With Enron’s convoluted business structure, it won’t be easy.

“If the government cannot explain what happened at Enron and why it was wrong in terms a jury of 12 lay persons can understand, then the government will likely fail to obtain convictions,” said Albert, the former federal prosecutor. “All the defense has to do is put on a sincere expert, or several sincere experts, that the jury likes. The government always has the burden of proof, and confusion and lack of clarity will only aid the defense.”

All eyes on both sides have turned to the jury pool.

Defense lawyers have tried for more than a year to persuade U.S. District Judge Sim Lake to move the trial from Houston, Enron’s headquarters, to Atlanta or another more neutral site.

Lawyers tried again as recently as last week, saying that four years of “poisonous publicity” in Houston has ruined the chances for an impartial jury regarding Enron, once one of the city’s largest employers. By the end of Friday, an appeals court had not moved on the defense attorneys’ last-ditch request to change venue.

The lawyers have cited 280 questionnaires completed by the jury pool, noting that nearly half said they were “angry about what happened at Enron.”

Some people called Skilling “the devil” and “a high-class crook.” As for ex-chairman Lay? “A lowdown scumbag.”

One hundred made the cut for tomorrow’s kickoff for the final selection.

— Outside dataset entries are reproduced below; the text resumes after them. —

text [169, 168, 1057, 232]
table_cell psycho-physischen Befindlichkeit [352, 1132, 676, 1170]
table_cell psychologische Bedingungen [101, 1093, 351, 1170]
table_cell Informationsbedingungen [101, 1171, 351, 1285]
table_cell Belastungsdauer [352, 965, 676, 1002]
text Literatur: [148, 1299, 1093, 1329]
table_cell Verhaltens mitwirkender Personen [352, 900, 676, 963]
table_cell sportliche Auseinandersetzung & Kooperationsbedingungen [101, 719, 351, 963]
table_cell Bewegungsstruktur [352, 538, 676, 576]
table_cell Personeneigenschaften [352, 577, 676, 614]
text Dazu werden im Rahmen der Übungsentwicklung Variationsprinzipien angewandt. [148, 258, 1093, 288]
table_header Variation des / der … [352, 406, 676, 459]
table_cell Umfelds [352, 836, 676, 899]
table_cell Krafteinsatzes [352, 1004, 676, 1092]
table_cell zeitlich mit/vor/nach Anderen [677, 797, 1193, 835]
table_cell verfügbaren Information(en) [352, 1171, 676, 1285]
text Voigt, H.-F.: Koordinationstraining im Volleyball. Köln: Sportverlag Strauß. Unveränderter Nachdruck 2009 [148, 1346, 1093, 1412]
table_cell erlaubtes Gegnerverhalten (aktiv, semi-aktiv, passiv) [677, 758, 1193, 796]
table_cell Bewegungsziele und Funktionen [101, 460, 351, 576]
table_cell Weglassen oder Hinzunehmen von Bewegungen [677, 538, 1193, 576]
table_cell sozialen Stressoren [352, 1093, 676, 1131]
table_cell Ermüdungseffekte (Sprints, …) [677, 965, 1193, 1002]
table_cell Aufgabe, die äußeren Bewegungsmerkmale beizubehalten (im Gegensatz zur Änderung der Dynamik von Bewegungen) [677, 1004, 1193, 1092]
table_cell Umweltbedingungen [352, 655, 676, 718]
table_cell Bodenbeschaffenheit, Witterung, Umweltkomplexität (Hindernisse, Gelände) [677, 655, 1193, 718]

Despite a deluge of exhibits and witnesses, legal experts and other observers expect this case to go down to the wire.

“I’d like to see them in jail, but I don’t think that’s going to happen,” said Arlotto, the former Enron manager, noting it’s too bad that the accounting scandal overshadowed what was good at Enron.

“Enron may have had some crooked, amoral people at the very top of the organization, but its impact on the electric utility business was profound and, in many ways, positive.”